Write out the data exactly, please, and omit the pictures.

(DATA EXCERPT begins)

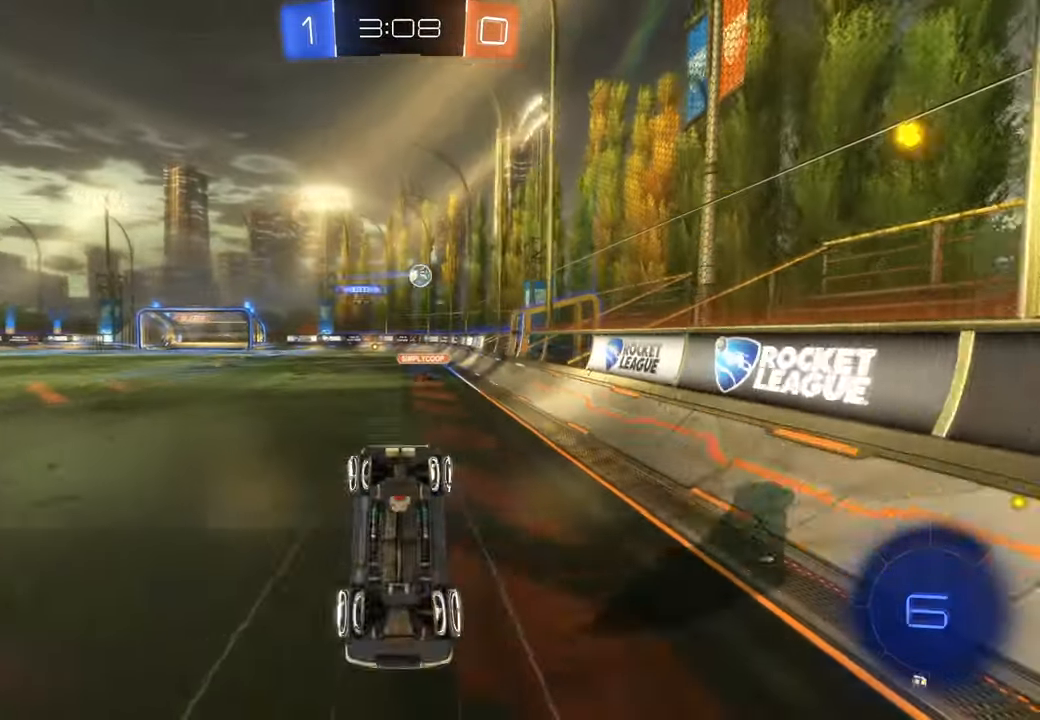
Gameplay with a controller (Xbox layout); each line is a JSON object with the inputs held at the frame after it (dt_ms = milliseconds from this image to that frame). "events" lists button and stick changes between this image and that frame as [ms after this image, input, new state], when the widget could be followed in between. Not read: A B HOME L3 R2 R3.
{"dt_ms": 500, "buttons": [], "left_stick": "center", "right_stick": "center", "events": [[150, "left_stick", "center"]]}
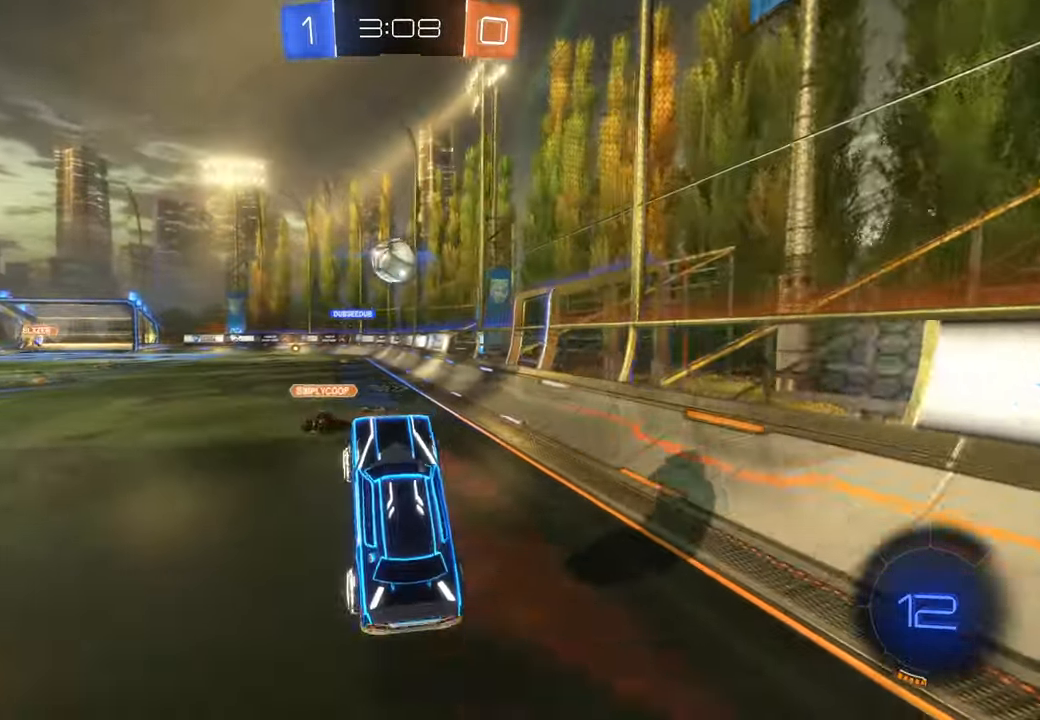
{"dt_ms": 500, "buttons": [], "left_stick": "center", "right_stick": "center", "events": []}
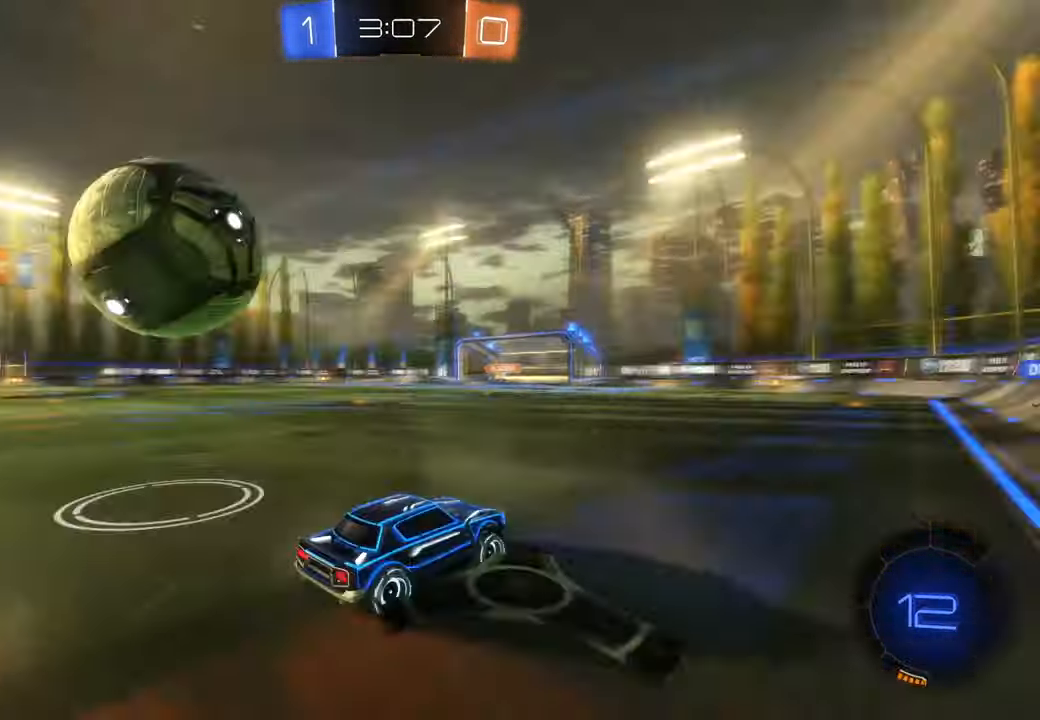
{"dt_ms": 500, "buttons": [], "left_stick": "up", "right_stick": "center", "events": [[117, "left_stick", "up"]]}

(DATA EXCERPT ends)

● **RESULT OF THE EXERCISE**
Gameplay with a controller (Xbox layout); each line is a JSON object with the inputs held at the frame after it (dt_ms = milliseconds from this image to that frame). "events" lists button and stick changes between this image and that frame as [ms after this image, input, new state], when the widget could be followed in between. Not read: A B HOME L3 R2 R3.
{"dt_ms": 500, "buttons": [], "left_stick": "center", "right_stick": "center", "events": [[150, "left_stick", "center"]]}
{"dt_ms": 500, "buttons": [], "left_stick": "center", "right_stick": "center", "events": []}
{"dt_ms": 500, "buttons": [], "left_stick": "up", "right_stick": "center", "events": [[117, "left_stick", "up"]]}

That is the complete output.